Discovering What Withstands the Test of Time

After attending the GS vacation, Felicia reflects on the significance of discovering what withstands the test of time.

What can withstand the test of time? This question was the theme of the East Coast GS Summer Vacation, and a question that deeply resonates with all of us students who attended the vacation. I remember the question specifically sticking with me at the beginning of the vacation to the point where it started to hurt. Every time we experience a GS vacation, we are exposed to beauty for an entire week and then struggle to keep this beauty with us as we move forward. After discussing this during a small School of Community on the vacation, I talked about it with some friends who were there. We agreed that it was difficult to experience beautiful moments when they seem temporary. However, what we found together as a group of over 100 people, was that these beautiful moments do not have to be temporary; it depends on how we live them. For a week, we lived in tents with five or six other people, hiked together, played games together, swam together, and sang together. While living this way brought us closer together, finding out what withstands the test of time was a deeper discovery than just togetherness.

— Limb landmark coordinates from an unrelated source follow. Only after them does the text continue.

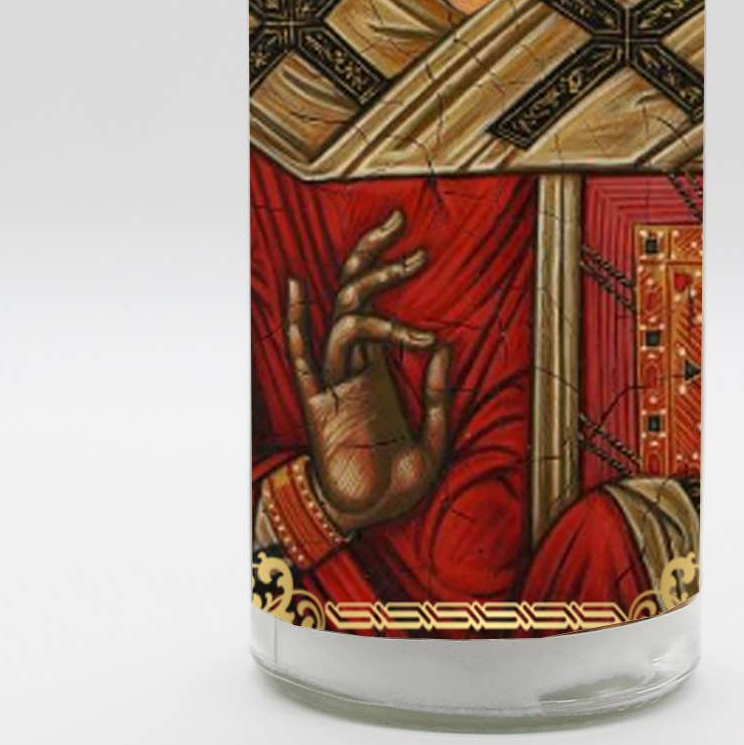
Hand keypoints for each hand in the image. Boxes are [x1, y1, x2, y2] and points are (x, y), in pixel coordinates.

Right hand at [284, 211, 452, 535]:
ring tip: (409, 265)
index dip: (389, 268)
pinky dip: (298, 323)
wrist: (366, 524)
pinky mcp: (319, 406)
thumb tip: (445, 342)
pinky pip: (305, 359)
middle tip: (399, 220)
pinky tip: (298, 290)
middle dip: (374, 255)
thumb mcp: (434, 438)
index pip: (376, 304)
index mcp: (375, 369)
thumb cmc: (395, 485)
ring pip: (345, 318)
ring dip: (375, 288)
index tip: (418, 247)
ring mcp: (333, 382)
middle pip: (355, 293)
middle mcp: (352, 367)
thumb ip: (439, 394)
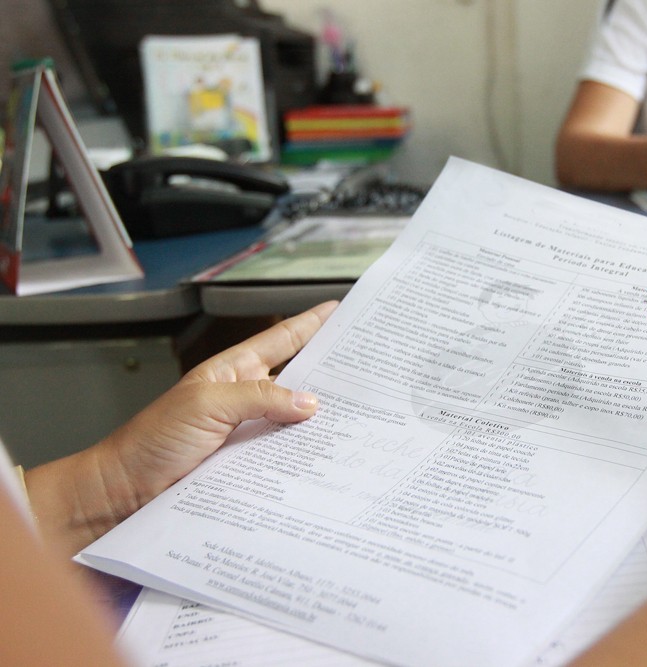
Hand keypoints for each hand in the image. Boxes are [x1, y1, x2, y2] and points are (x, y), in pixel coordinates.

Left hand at [25, 300, 338, 554]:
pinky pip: (284, 454)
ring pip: (294, 420)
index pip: (280, 340)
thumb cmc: (151, 440)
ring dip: (320, 420)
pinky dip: (305, 454)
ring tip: (358, 415)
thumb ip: (259, 398)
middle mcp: (244, 399)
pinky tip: (326, 456)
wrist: (124, 491)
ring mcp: (248, 432)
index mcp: (233, 372)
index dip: (309, 324)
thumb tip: (309, 402)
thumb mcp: (207, 405)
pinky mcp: (248, 465)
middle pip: (296, 379)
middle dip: (328, 372)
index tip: (338, 310)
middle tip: (365, 368)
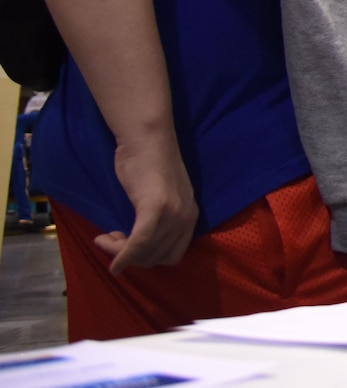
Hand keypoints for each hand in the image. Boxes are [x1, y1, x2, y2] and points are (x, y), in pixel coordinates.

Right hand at [98, 130, 197, 271]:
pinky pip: (138, 243)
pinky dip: (122, 255)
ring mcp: (173, 213)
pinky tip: (109, 257)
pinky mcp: (155, 208)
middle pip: (157, 257)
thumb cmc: (148, 165)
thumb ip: (161, 221)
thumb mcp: (163, 198)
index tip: (128, 246)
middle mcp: (186, 217)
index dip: (148, 258)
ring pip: (145, 253)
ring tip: (106, 237)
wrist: (147, 138)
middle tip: (111, 239)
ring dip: (120, 252)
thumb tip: (141, 249)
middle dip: (131, 257)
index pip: (173, 256)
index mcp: (191, 216)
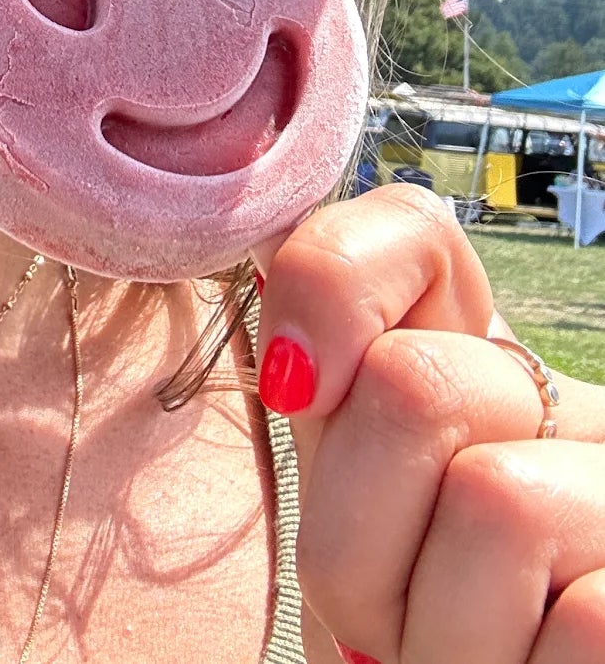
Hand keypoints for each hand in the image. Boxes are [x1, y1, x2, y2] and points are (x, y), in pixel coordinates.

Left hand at [255, 185, 604, 663]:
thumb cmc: (418, 649)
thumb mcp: (361, 535)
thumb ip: (334, 420)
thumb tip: (278, 315)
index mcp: (473, 381)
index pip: (412, 230)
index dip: (331, 291)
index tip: (295, 391)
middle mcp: (567, 417)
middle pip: (418, 386)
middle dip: (359, 532)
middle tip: (389, 618)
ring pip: (497, 504)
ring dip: (443, 634)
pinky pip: (586, 618)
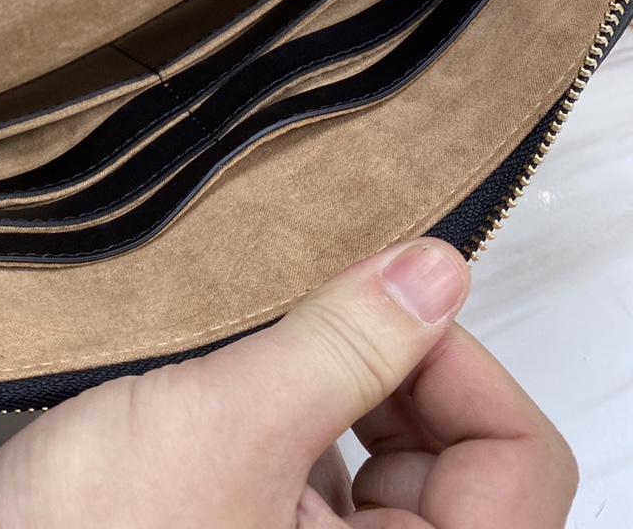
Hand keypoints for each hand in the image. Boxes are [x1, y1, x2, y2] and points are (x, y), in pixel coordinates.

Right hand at [0, 241, 577, 526]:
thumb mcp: (224, 424)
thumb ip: (342, 347)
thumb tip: (432, 273)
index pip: (517, 466)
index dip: (460, 365)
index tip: (389, 301)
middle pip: (462, 461)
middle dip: (396, 370)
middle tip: (324, 311)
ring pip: (391, 459)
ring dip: (343, 383)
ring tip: (271, 339)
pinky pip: (325, 468)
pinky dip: (299, 407)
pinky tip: (240, 375)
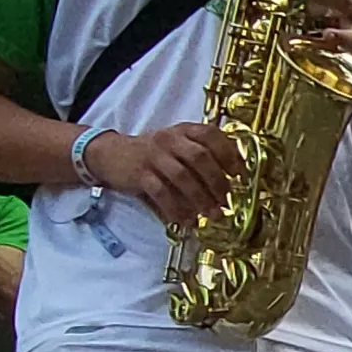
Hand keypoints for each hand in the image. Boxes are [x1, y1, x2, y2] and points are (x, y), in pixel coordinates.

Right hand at [83, 122, 240, 227]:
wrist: (112, 154)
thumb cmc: (153, 154)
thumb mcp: (177, 145)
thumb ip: (201, 155)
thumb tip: (232, 181)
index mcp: (183, 130)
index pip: (211, 134)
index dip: (229, 153)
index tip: (240, 174)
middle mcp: (170, 139)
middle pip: (199, 157)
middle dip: (217, 181)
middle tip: (226, 200)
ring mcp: (154, 156)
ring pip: (182, 176)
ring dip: (200, 198)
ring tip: (212, 214)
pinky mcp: (139, 174)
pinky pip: (161, 192)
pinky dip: (176, 208)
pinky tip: (186, 221)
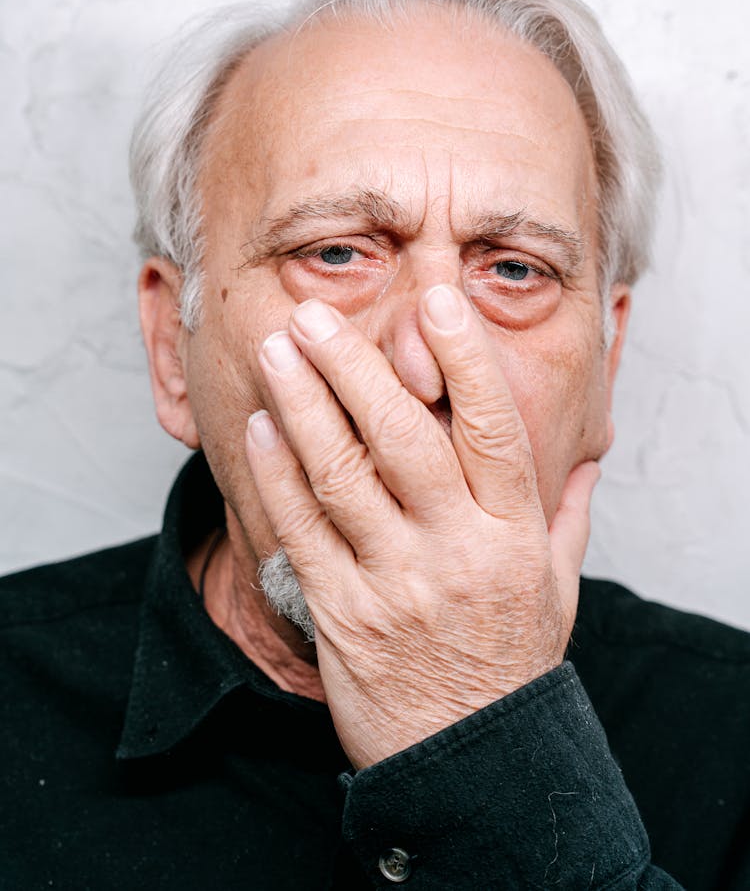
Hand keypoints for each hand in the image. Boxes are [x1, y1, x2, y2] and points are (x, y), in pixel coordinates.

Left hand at [244, 284, 598, 768]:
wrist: (469, 762)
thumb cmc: (510, 663)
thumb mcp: (558, 588)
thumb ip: (566, 517)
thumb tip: (584, 462)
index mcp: (513, 532)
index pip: (491, 427)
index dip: (465, 358)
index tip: (436, 301)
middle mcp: (457, 548)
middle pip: (403, 436)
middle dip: (354, 366)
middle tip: (317, 316)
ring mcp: (396, 580)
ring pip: (343, 474)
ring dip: (303, 406)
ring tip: (277, 350)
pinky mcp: (343, 613)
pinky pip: (304, 531)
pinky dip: (279, 475)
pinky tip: (261, 429)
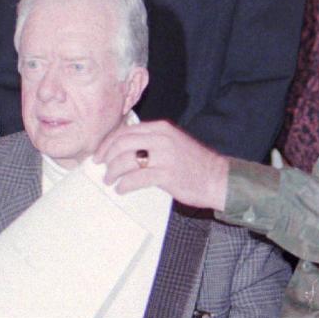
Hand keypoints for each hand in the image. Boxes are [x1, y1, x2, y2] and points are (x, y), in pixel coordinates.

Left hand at [95, 121, 228, 209]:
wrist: (218, 178)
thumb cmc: (194, 163)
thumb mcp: (172, 142)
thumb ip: (151, 141)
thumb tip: (122, 150)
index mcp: (162, 128)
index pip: (126, 131)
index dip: (108, 143)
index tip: (99, 154)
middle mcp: (162, 138)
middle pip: (122, 143)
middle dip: (107, 157)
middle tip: (102, 168)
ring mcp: (164, 157)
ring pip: (126, 161)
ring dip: (113, 172)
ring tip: (110, 180)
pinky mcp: (167, 175)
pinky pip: (136, 179)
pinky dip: (124, 185)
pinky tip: (121, 189)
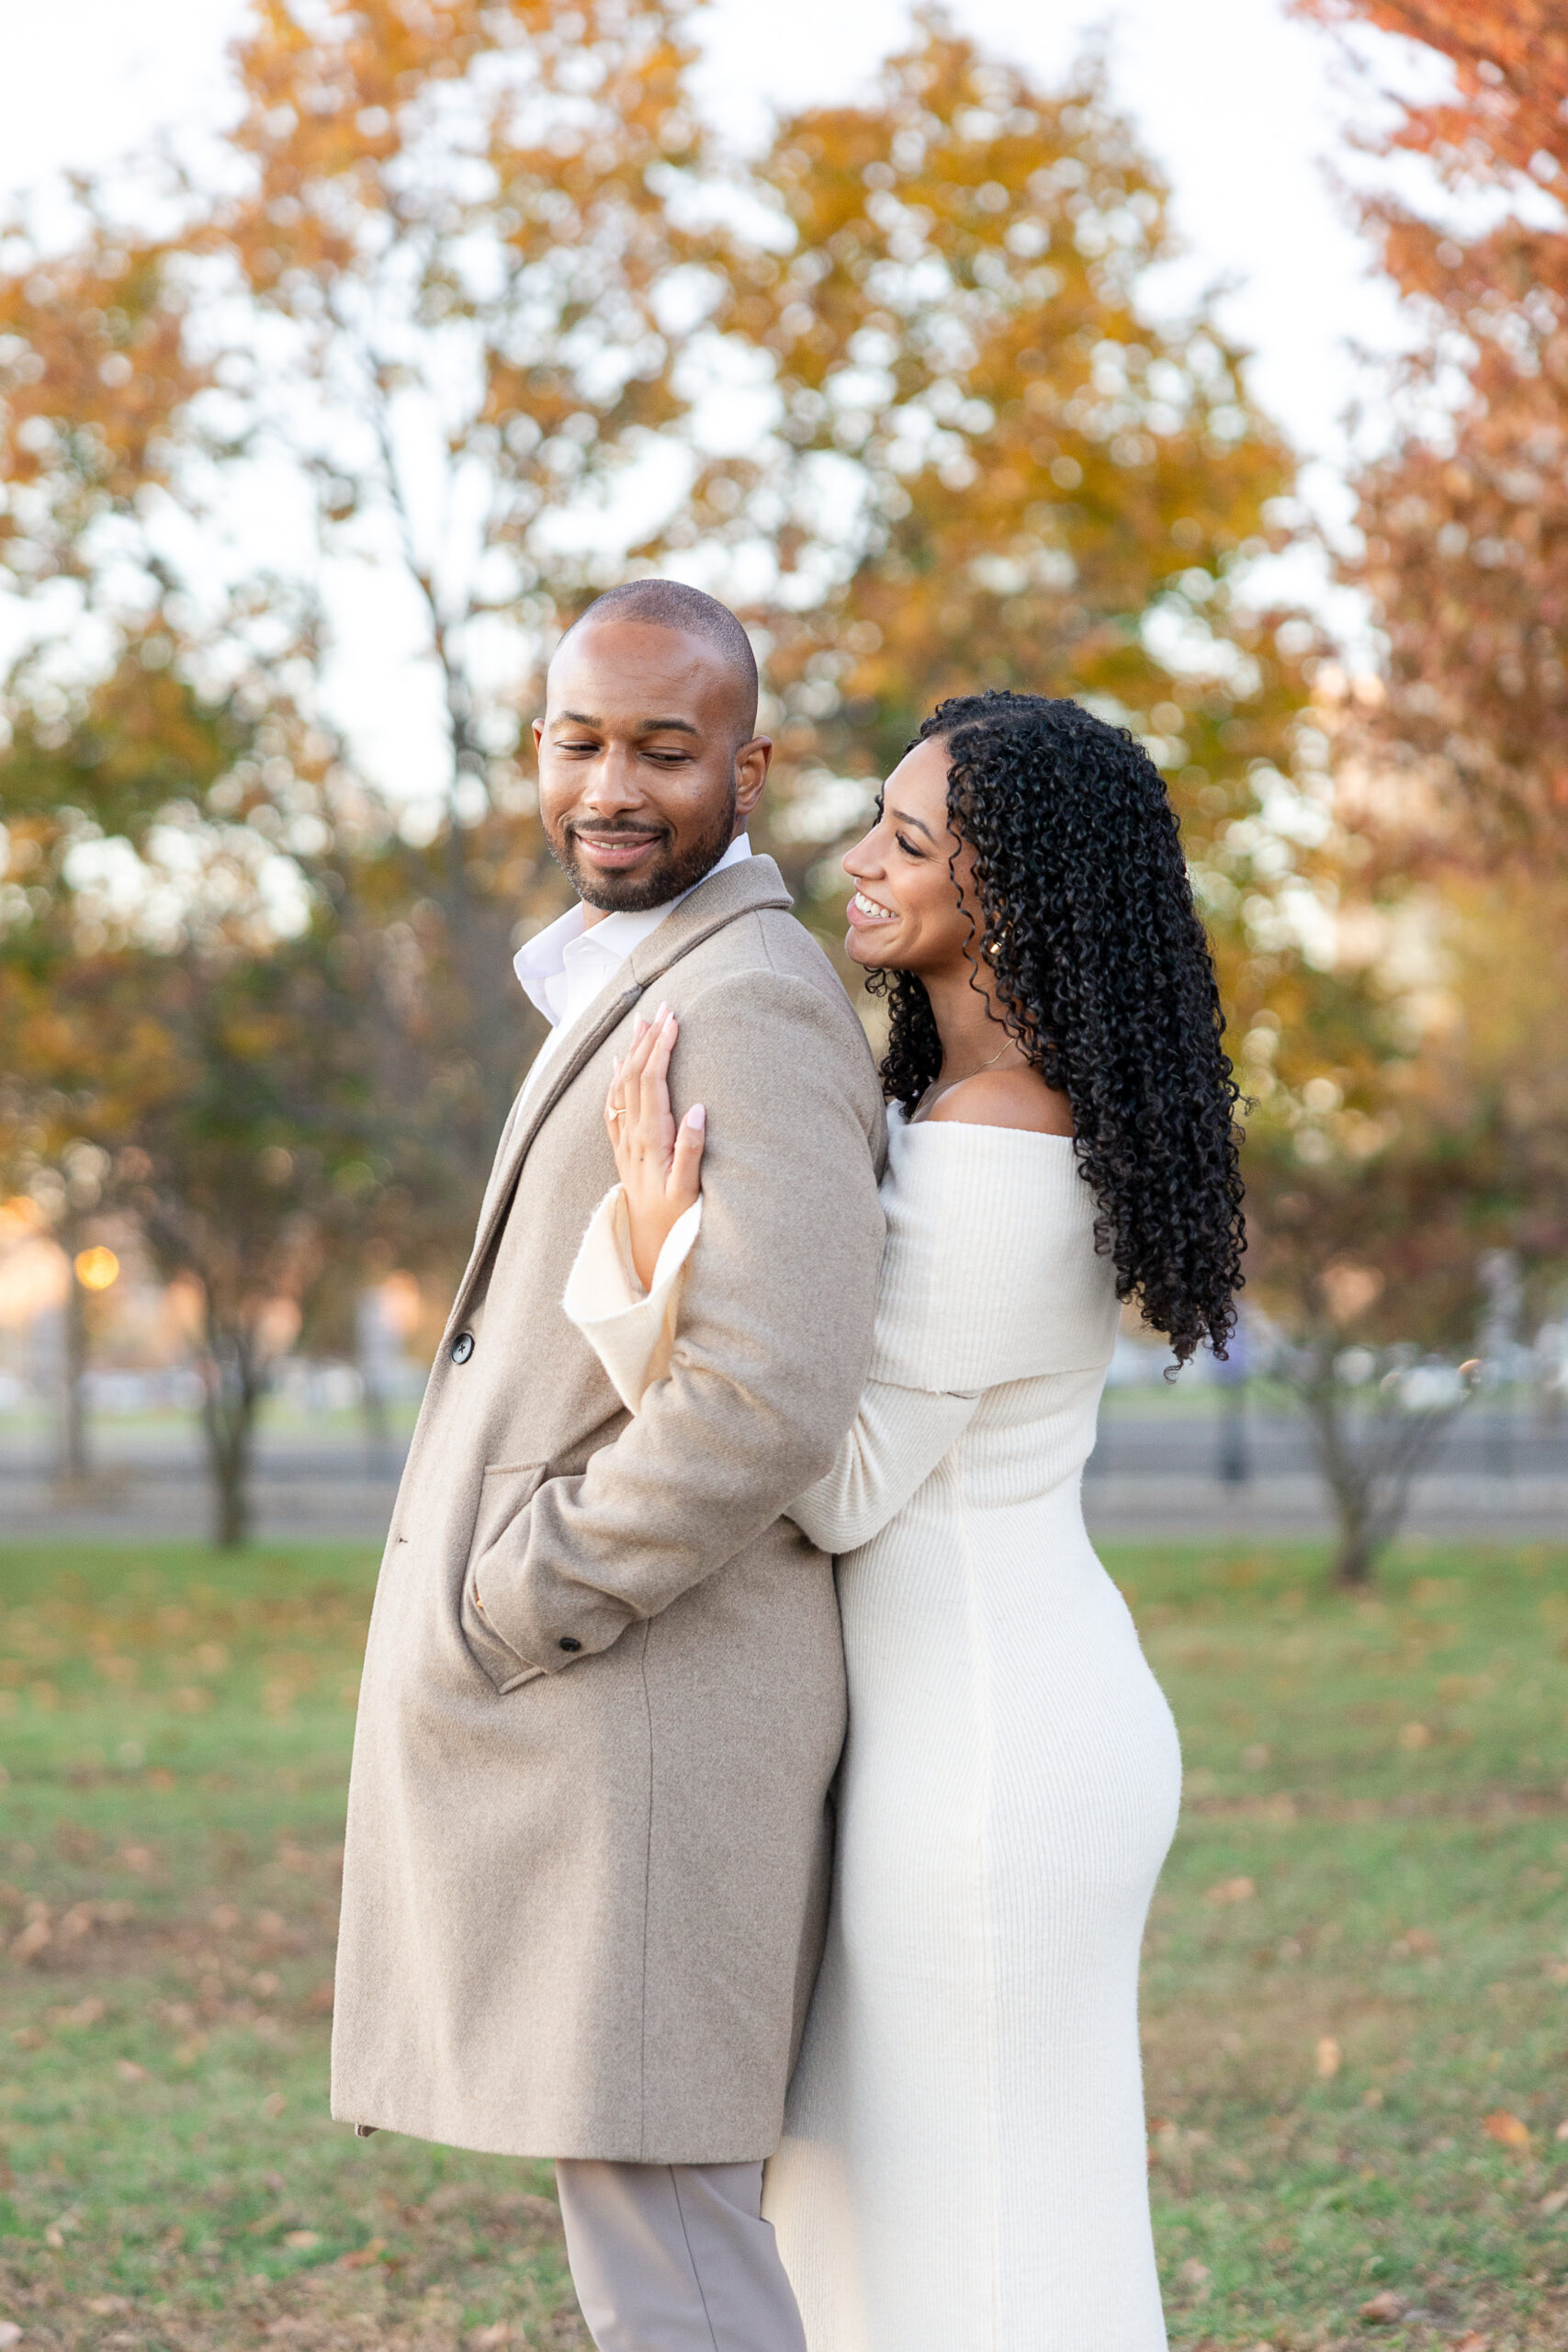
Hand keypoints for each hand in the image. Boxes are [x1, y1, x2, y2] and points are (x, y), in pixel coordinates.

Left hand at [605, 1002, 706, 1292]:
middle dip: (649, 1040)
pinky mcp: (622, 1151)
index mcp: (650, 1140)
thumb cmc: (676, 1221)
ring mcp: (624, 1143)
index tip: (673, 1019)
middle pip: (635, 1077)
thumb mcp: (689, 1190)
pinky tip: (620, 1065)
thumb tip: (696, 1109)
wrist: (648, 1246)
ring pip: (622, 1087)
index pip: (652, 1082)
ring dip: (633, 1052)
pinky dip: (617, 1080)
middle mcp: (632, 1137)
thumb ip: (692, 1149)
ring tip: (642, 1023)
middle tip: (662, 1007)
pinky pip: (614, 1106)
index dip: (661, 1049)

While we were still trying to figure out what “withstanding the test of time” could mean for us, we heard a witness by a man named Denis from Albania. He told the story of how he encountered the movement. He found an experience in his life that answered the question of the theme of the vacation. His experience became a living example that helped us to look at our own lives and see what meeting the movement or being born into the movement meant for us. The journey he described also included moments of both loneliness and solitude, touching on another theme that ran through the vacation.

Later in the vacation, Vincent, a teacher from the D.C. community, gave a witness rooted in two stories, two songs, and a poem which highlighted the difference between loneliness and solitude for us. In a story about a girl who committed suicide because of her loneliness and the song, “Car Radio” by Twenty One Pilots, about a character who is afraid of silence and facing the human experience, we saw what it means to live hopelessly. In another story about a dying neurosurgeon who wanted to live his last days understanding death and a musical piece, “The Raindrop” by Chopin, with a single note that beats unceasingly like our own constant hope and desire, we learned about solitude. Solitude is time we spend alone, but with grace, which gives rise to hope and a desire for beauty.

Throughout the vacation, we were invited to moments of silence in which we would reflect on the theme and then discuss what we thought in small Schools of Community. Living these moments of silence helped us to experience the solitude we had been learning about because it gave us time to face the beauty we were experiencing and not take it for granted. We were able to free ourselves from the distractions that surround us in our daily lives and be more intentional in understanding our experiences.

As the vacation progressed, meaningful friendships were formed between people from all across the East Coast, many of whom had never attended a GS vacation. This year’s vacation was unique because it included so many communities. Even though many of us came to the vacation only knowing people from our own communities or a few others, the bond we all shared over that week was unforgettable. During the assembly at the end of the vacation, almost everyone who spoke said they felt united to everyone there. Brigid from South Carolina said, “What struck me the most was the amount of love that is shared between all these people who have only known each other for five days. Regardless of how long it has been, we have been strongly bonded through a desire for something deeper than what is on the surface.”

I could not have asked for a more beautiful way to end my time in high school and in GS. This vacation affirmed for me how close the movement is and how blessed I am to be a part of it. I am able to move on to the next stage of my life knowing that I have met something beautiful through my faith and in the people around me, and that this will stay with me for the rest of my life. To me, this is what stands the test of time.